AIM OF THE TASK
Say how many lines of the data below have the word "play" in them. Add nothing else.

(Dataset entries)
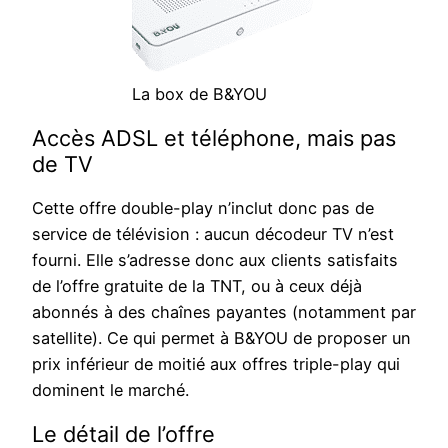
La box de B&YOU
Accès ADSL et téléphone, mais pas
de TV
Cette offre double-play n’inclut donc pas de
service de télévision : aucun décodeur TV n’est
fourni. Elle s’adresse donc aux clients satisfaits
de l’offre gratuite de la TNT, ou à ceux déjà
abonnés à des chaînes payantes (notamment par
satellite). Ce qui permet à B&YOU de proposer un
prix inférieur de moitié aux offres triple-play qui
dominent le marché.
Le détail de l’offre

RESULT BELOW
2